JOB ITEM: Copy the listing word for word, from its first line down through the line containing "Investe in fondi/sicav", with both of those lines included.

Text extracted from each page:
################

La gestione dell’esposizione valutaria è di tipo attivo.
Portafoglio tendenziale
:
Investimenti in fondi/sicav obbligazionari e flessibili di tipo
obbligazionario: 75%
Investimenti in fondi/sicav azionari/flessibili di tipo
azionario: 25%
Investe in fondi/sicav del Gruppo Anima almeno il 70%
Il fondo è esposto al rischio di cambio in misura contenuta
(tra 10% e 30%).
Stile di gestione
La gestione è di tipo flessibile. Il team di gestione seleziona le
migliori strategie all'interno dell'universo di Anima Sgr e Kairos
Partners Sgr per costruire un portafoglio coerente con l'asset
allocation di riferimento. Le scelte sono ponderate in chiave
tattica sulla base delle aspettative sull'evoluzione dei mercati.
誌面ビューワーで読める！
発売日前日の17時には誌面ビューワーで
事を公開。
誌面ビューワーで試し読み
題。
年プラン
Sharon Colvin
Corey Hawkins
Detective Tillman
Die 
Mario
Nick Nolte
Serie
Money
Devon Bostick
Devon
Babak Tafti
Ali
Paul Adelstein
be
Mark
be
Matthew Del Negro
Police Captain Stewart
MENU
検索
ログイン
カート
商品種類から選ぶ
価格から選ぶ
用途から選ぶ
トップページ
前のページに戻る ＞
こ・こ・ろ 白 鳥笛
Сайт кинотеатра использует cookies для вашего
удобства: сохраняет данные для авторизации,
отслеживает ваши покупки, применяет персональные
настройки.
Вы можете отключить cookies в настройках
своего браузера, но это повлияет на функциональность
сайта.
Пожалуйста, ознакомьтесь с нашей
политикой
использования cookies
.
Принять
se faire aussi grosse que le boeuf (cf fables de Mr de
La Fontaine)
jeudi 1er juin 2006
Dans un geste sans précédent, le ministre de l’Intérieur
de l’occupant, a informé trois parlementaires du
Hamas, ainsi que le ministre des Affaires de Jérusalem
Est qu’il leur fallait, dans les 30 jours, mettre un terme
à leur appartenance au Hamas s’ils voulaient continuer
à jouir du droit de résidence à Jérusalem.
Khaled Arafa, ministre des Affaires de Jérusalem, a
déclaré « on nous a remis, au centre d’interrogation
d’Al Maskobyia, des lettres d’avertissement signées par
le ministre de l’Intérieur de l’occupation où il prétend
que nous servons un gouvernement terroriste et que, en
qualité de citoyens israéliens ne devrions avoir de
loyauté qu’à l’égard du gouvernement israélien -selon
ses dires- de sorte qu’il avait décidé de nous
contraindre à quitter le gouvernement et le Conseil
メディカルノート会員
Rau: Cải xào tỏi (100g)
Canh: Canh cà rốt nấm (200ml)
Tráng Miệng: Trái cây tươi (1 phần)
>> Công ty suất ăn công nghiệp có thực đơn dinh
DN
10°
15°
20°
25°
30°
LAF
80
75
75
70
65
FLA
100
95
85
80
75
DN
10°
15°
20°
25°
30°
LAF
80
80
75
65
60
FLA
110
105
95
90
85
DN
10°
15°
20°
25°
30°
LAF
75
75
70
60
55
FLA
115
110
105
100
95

################

SOLUTION TO THIS PROBLEM:
La gestione dell’esposizione valutaria è di tipo attivo.
Portafoglio tendenziale
:
Investimenti in fondi/sicav obbligazionari e flessibili di tipo
obbligazionario: 75%
Investimenti in fondi/sicav azionari/flessibili di tipo
azionario: 25%
Investe in fondi/sicav del Gruppo Anima almeno il 70%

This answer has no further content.